From Walraven’s days in Grandview, he mentioned Earnest Crownover III and Caleb Armstrong as players who were overlooked because speed or size weren’t what DI recruiters look for.
“I think Earnest was close to Division I,” Walraven said. “I know he got that look from Army, but him being a 6-foot-2, 200-pound guy coming out of high school who did everything you could possibly think of right off the field and making plays on the field — I know he wasn’t a 4.4 speed guy but he had football speed. He’s one of those guys to me that I look at as a versatile player who can play linebacker, safety, running back, h-back. If I were a college coach, I could use this kid because he’s a football player and he’s so multiple at what he can do.”
Crownover is currently playing well for Kilgore College at the JUCO level.
In Armstrong’s case, Walraven recalls an interesting conversation he had with a college coach regarding the standout linebacker.

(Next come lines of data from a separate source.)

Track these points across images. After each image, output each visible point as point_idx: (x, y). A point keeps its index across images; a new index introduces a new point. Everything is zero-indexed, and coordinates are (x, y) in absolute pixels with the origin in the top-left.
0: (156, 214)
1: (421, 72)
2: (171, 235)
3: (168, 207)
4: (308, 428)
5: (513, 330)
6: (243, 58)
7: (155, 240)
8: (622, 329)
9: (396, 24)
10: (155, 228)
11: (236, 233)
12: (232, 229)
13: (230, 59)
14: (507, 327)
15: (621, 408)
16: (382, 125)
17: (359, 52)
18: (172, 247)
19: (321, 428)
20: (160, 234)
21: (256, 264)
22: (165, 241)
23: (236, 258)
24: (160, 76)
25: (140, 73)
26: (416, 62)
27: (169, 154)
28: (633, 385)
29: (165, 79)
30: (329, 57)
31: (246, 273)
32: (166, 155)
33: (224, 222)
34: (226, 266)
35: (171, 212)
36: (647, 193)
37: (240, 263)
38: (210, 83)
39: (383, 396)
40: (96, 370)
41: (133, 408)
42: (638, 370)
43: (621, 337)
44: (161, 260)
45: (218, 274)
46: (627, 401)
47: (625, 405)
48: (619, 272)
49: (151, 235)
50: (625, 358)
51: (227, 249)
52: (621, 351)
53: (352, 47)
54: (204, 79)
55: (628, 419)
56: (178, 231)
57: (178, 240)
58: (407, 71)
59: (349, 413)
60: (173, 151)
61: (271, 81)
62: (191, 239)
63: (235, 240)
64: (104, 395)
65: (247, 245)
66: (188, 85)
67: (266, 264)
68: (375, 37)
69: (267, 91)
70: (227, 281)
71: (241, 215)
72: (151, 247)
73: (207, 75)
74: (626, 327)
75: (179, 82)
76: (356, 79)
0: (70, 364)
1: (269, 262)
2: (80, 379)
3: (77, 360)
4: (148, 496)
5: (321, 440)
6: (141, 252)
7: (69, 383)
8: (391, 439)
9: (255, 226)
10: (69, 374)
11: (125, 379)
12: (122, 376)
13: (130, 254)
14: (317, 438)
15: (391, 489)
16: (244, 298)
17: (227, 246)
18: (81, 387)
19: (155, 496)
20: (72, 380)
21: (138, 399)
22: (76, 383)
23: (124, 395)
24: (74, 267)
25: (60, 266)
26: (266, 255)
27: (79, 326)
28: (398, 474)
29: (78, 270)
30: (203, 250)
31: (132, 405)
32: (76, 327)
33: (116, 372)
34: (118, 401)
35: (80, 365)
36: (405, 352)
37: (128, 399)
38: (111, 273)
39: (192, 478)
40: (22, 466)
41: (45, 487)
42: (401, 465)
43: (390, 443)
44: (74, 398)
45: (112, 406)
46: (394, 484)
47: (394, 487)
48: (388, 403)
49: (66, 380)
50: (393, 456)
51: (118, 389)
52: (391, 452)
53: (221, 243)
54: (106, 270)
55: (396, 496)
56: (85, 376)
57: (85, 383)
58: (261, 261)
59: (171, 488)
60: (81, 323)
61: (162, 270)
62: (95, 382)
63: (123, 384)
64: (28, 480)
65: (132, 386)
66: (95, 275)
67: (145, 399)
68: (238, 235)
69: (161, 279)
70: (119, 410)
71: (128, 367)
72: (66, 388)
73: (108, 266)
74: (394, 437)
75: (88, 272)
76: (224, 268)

“I had a coach from, I want to say, one of the Big 12 schools, and they said if this was 1995, Caleb Armstrong would be a Division I linebacker,” Walraven said. “But they looked at his speed at linebacker and his size at defensive line, and they couldn’t fit him in at either. Just going back that few years, people knew that was the kind of football player that would’ve been on the big stage. But now in today’s game it’s changed a little bit, and the size and speed factor didn’t work out for him.”
Armstrong went on to have a productive collegiate career at Division III Mary Hardin-Baylor, where he won a national title.

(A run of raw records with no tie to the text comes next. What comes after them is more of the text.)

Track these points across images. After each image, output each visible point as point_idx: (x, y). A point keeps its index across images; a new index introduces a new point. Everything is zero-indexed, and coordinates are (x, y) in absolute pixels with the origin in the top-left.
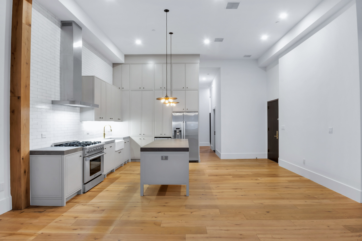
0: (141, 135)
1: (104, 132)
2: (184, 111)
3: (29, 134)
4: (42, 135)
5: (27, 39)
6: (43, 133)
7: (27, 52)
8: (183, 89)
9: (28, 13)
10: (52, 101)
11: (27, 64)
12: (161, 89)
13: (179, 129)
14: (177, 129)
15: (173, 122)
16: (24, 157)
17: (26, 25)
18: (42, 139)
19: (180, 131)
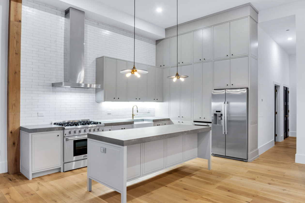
0: (180, 118)
1: (133, 113)
2: (228, 87)
3: (20, 112)
4: (38, 114)
5: (17, 33)
6: (39, 112)
7: (17, 44)
8: (228, 57)
9: (17, 12)
10: (52, 83)
11: (17, 54)
12: (200, 61)
13: (220, 112)
14: (217, 112)
15: (212, 103)
16: (13, 132)
17: (15, 22)
18: (39, 117)
19: (222, 115)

To reiterate, I completely understand many bigger college programs have to begin their recruiting process by certain guidelines, and obviously grades are a part of it, but players like Bailey should be rewarded for their consistent dominant play, even if he is 5-foot-9 and “only” runs a 4.7.
Size and speed shouldn't be the be-all, end-all for football players. Former Texas Tech and Miami Dolphins legend Zach Thomas was one of the game's most productive players at linebacker, and he was just 5-foot-11 and ran a 4.85 in the 40 at the NFL Combine.
Bailey will get an offer eventually, but to not have one at this point, it sure feels like several programs are missing out on a chance at a special player. I’m no college recruiter, but I’ve watched Bailey take down some of the state’s best playmakers every week during football season for three years. And whichever program or coach decides to overlook his size will wind up with a heckuva football player.